All of the countries of the region have been experiencing economic problems, irrespective of their commitment to economic restructuring. This is even true of Kazakhstan, can be considered to have made the greatest economic transition. Potentially Kazakhstan has a rich and diverse economy. However, some of the problems that the country is experiencing are the result of an incomplete systematic macro-economic reform. Some of the difficulties are the result of global and regional financial crises, but others are a product of a flagging commitment to reform, and the refusal of the ruling elite to attack the problems of corruption, especially among the elite itself. Much of the future stability of the country will depend upon the speed of economic recovery, and as the diversity and partial restructuring of the economy may be sufficient to provide enough revenue to address the country's social service needs.

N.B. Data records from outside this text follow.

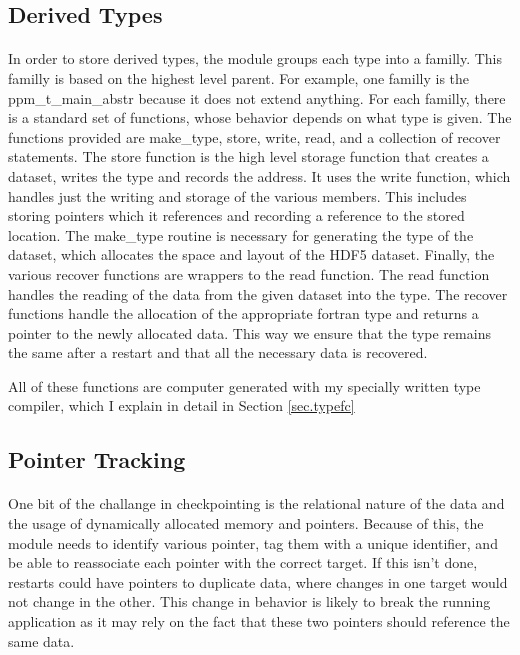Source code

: \documentclass{article}
\begin{document}
\subsection{Derived Types}
\paragraph{}
In order to store derived types, the module groups each type into a familly. This familly is based on the highest level parent. For example, one familly is the ppm\_t\_main\_abstr because it does not extend anything. For each familly, there is a standard set of functions, whose behavior depends on what type is given. The functions provided are make\_type, store, write, read, and a collection of recover statements. The store function is the high level storage function that creates a dataset, writes the type and records the address. It uses the write function, which handles just the writing and storage of the various members. This includes storing pointers which it references and recording a reference to the stored location. The make\_type routine is necessary for generating the type of the dataset, which allocates the space and layout of the HDF5 dataset. Finally, the various recover functions are wrappers to the read function. The read function handles the reading of the data from the given dataset into the type. The recover functions handle the allocation of the appropriate fortran type and returns a pointer to the newly allocated data. This way we ensure that the type remains the same after a restart and that all the necessary data is recovered.

All of these functions are computer generated with my specially written type compiler, which I explain in detail in Section \ref{sec.typefc}
\subsection{Pointer Tracking}
\paragraph{}
One bit of the challange in checkpointing is the relational nature of the data and the usage of dynamically allocated memory and pointers. Because of this, the module needs to identify various pointer, tag them with a unique identifier, and be able to reassociate each pointer with the correct target. If this isn't done, restarts could have pointers to duplicate data, where changes in one target would not change in the other. This change in behavior is likely to break the running application as it may rely on the fact that these two pointers should reference the same data.
\end{document}
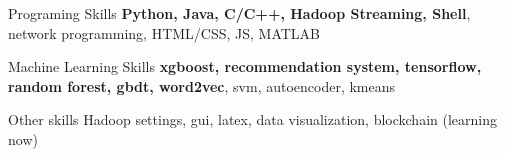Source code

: 
\begin{cvskills}
  \cvskill
    {Programing Skills} %
    {\textbf{Python, Java, C/C++, Hadoop Streaming, Shell}, network programming, HTML/CSS, JS, MATLAB} %

  \cvskill
    {Machine Learning Skills} %
    {\textbf{xgboost, recommendation system, tensorflow, random forest, gbdt, word2vec}, svm, autoencoder, kmeans} %

  \cvskill
    {Other skills}
    {Hadoop settings, gui, latex, data visualization, blockchain (learning now)}
\end{cvskills}
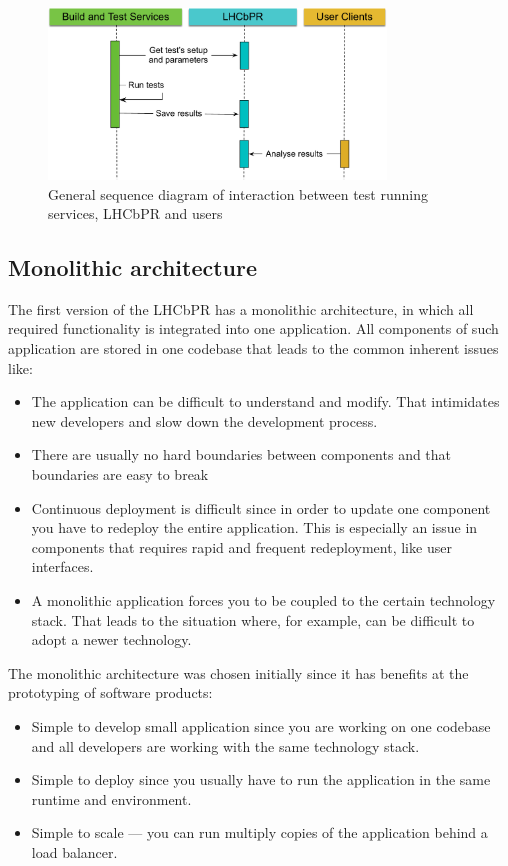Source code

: \documentclass[a4paper]{jpconf}
\begin{document}
\begin{figure}[H]
\begin{minipage}{\textwidth}
\centering
\includegraphics[width=0.8\textwidth]{figs/lhcbpr-general.pdf}
\caption{\label{fig01} General sequence diagram of interaction between test
running services, LHCbPR and users}
\end{minipage}
\end{figure}

\subsection{Monolithic architecture}
The first version of the LHCbPR has a monolithic architecture, in which all
required functionality is integrated into one application. All components of
such application are stored in one codebase that leads to the common inherent
issues like:
\begin{itemize}
\item The application can be difficult to understand and modify. That
intimidates new developers and slow down the development process.
\item There are usually no hard boundaries between components and that
boundaries are easy to break
\item Continuous deployment is difficult since in order to update one component
you have to redeploy the entire application. This is especially an issue in
components that requires rapid and frequent redeployment, like user interfaces.
\item A monolithic application forces you to be coupled to the certain
technology stack. That leads to the situation where, for example, can be
difficult to adopt a newer technology.
\end{itemize}

The monolithic architecture was chosen initially since it has benefits at the
prototyping of software products:
\begin{itemize}
\item Simple to develop small application since you are working on one codebase
and all developers are working with the same technology stack.  
\item Simple to deploy since you usually have to run the application in the same
runtime and environment.
\item Simple to scale --- you can run multiply copies of the application behind a
load balancer.
\end{itemize}
\end{document}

Prospect are far more guarded for the region's less wealthy states. Kyrgyzstan and Mongolia, may be able to use an expanded popular sense of empowerment to compensate for the greater social dislocation that many are experiencing.
It is far more difficult to be positive about the prospects of the region's more autocratic regimes. Turkmenistan and Uzbekistan have both favored the cause of stability over that of economic reform. The stability of the regime in each case is focused heavily on the person of the leader. The situation in Uzbekistan appears to be much more tenuously balanced that that of Turkmenistan. Uzbekistan is a larger and more complex society, with fewer natural resources to fall back on. Uzbekistan's fate is also more closely linked to that of Tajikistan, whose political and economic systems have yet to be fully reconstructed in the aftermath of its civil war. It is unclear whether the political systems of Uzbekistan and Turkmenistan will be able to weather the social shocks that might be ahead.